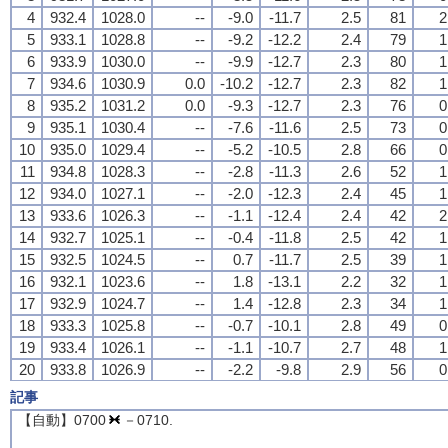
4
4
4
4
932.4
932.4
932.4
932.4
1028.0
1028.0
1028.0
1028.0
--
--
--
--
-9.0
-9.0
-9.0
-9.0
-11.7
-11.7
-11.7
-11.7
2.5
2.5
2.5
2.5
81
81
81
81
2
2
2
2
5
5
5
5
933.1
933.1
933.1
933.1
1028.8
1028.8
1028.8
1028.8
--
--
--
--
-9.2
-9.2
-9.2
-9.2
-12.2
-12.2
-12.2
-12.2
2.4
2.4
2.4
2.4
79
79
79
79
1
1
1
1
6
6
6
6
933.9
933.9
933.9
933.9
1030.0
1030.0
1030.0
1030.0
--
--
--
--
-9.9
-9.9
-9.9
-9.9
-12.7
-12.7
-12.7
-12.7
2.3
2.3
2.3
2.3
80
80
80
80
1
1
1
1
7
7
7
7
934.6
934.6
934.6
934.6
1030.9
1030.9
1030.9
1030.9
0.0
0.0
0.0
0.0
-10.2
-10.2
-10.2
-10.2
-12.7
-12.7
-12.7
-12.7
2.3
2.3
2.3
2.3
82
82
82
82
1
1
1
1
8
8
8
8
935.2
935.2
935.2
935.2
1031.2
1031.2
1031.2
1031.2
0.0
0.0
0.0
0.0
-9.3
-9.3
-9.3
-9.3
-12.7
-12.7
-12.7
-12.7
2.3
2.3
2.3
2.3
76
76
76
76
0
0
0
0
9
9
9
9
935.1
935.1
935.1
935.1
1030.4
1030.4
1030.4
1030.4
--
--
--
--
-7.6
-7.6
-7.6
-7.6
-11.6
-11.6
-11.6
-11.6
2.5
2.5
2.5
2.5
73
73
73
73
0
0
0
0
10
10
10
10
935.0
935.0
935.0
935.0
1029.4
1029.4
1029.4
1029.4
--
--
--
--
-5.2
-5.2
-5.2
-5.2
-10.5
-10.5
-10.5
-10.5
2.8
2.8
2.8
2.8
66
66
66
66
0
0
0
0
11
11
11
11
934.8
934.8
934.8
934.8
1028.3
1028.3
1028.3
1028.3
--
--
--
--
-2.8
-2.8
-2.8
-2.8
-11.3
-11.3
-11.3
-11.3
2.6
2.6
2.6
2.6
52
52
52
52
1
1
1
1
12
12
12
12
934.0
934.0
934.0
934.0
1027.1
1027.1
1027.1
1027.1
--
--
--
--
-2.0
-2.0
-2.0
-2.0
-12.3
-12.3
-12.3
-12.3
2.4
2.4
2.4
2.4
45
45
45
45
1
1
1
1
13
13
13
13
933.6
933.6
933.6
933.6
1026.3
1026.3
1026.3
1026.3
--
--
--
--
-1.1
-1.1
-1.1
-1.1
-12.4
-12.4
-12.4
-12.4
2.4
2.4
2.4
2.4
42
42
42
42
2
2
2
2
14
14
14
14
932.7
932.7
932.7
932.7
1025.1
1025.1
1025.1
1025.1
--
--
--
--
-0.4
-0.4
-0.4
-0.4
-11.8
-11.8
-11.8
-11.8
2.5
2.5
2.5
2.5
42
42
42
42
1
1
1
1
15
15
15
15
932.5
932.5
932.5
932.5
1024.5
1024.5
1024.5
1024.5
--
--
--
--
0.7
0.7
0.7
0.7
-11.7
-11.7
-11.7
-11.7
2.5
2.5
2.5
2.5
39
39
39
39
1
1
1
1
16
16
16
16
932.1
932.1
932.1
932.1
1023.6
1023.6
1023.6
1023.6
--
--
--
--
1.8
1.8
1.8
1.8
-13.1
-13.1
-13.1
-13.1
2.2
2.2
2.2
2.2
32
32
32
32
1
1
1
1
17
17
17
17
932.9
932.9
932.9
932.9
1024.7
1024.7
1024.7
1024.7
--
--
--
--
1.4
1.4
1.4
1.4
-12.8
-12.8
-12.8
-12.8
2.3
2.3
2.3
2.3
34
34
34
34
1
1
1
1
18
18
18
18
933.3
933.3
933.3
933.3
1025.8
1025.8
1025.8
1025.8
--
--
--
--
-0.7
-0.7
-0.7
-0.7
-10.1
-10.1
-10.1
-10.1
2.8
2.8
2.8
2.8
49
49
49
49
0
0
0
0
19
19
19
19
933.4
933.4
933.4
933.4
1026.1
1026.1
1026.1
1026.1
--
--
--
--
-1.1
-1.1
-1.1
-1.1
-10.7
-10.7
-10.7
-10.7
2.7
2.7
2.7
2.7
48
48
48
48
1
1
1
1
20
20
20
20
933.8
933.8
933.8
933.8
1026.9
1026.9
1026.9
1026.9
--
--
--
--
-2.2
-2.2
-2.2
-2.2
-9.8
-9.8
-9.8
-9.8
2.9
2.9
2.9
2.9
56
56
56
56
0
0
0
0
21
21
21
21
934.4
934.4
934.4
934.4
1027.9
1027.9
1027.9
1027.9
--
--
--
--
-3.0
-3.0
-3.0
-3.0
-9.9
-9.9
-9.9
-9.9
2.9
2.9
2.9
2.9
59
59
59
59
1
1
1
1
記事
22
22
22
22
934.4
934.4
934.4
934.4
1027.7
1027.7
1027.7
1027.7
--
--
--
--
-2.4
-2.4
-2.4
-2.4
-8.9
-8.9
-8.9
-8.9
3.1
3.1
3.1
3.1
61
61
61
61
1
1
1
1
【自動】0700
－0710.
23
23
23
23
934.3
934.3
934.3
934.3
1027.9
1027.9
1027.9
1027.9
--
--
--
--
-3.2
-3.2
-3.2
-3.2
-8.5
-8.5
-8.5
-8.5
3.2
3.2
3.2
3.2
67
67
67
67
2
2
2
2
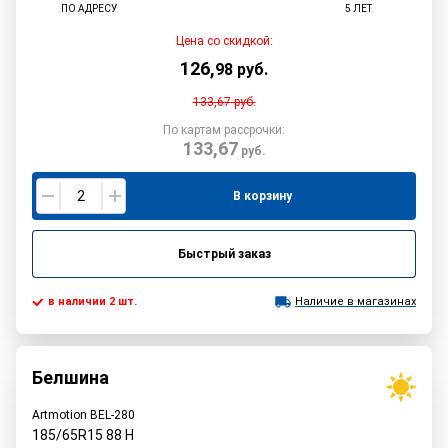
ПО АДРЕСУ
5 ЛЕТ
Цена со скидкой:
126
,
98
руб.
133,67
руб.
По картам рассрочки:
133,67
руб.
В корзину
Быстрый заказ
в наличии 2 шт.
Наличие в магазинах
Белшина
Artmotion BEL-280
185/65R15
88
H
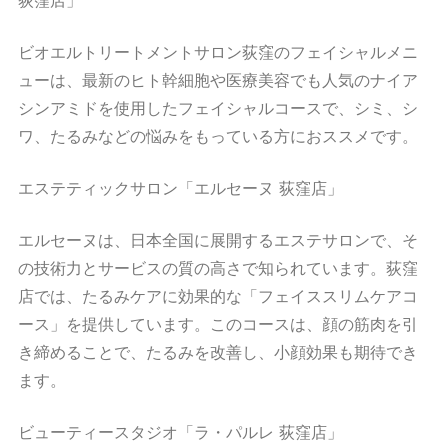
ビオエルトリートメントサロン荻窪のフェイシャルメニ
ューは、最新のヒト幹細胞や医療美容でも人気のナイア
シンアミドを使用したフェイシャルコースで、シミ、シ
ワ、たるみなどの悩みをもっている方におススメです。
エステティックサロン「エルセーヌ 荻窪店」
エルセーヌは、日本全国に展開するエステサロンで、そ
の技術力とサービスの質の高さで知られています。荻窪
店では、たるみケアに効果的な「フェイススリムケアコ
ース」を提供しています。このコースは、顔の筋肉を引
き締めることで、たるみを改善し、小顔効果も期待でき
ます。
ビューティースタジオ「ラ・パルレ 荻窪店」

··········

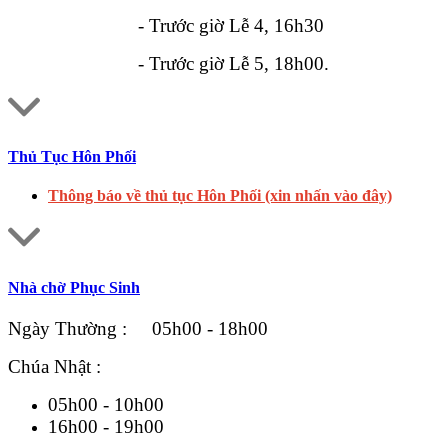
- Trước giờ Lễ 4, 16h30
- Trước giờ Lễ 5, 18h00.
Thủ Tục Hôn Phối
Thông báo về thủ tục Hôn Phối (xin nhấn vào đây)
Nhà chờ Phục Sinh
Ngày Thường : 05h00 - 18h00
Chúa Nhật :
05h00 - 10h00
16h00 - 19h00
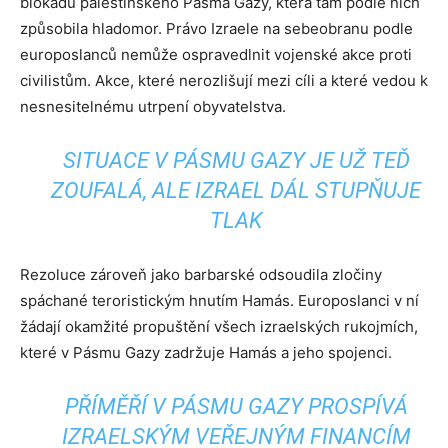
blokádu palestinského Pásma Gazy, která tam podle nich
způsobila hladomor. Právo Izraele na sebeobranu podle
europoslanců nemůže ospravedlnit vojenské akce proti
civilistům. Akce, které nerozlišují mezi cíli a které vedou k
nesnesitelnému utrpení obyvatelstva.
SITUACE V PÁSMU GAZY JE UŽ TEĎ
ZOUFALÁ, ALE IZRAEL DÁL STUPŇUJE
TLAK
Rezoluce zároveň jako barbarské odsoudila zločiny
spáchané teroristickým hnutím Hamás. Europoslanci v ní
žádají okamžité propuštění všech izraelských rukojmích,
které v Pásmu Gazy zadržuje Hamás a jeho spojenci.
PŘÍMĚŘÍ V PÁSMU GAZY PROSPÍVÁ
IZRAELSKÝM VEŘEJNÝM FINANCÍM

··········

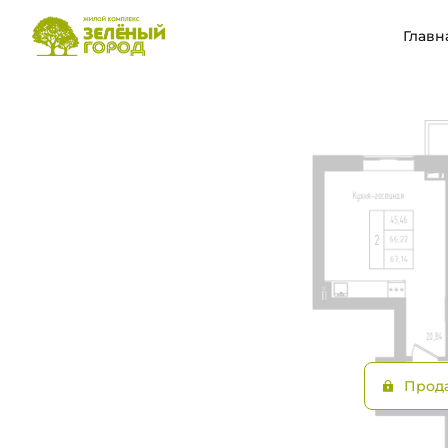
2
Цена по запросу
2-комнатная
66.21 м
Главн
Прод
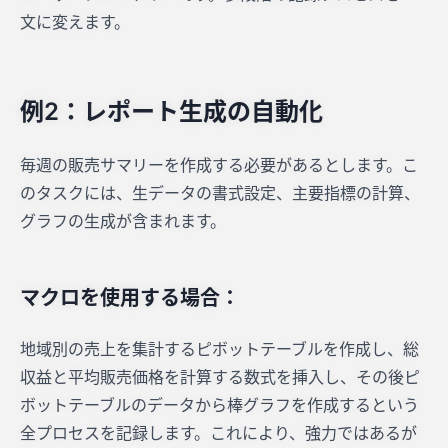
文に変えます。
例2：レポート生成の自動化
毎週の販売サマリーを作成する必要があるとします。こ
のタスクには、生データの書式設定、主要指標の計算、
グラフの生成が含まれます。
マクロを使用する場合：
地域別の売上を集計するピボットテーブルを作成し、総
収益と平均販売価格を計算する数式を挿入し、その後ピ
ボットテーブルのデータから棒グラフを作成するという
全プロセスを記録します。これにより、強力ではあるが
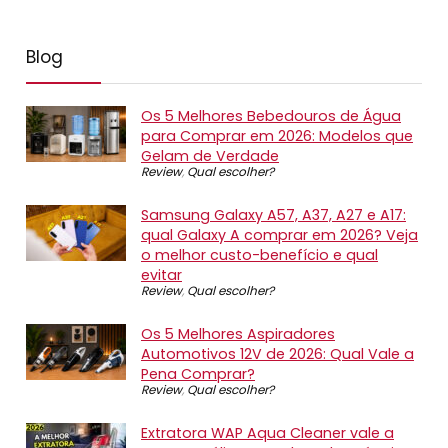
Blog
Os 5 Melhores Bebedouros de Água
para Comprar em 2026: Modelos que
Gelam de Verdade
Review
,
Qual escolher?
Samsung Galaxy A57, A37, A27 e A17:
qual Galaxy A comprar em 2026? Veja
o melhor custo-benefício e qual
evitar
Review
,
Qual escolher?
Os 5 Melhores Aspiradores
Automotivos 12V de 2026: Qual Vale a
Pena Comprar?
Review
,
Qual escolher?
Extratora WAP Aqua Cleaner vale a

··········

## What you will do:
From the entries, copy out each line containing the word "podle".

## Task result:
blokádu palestinského Pásma Gazy, která tam podle nich
způsobila hladomor. Právo Izraele na sebeobranu podle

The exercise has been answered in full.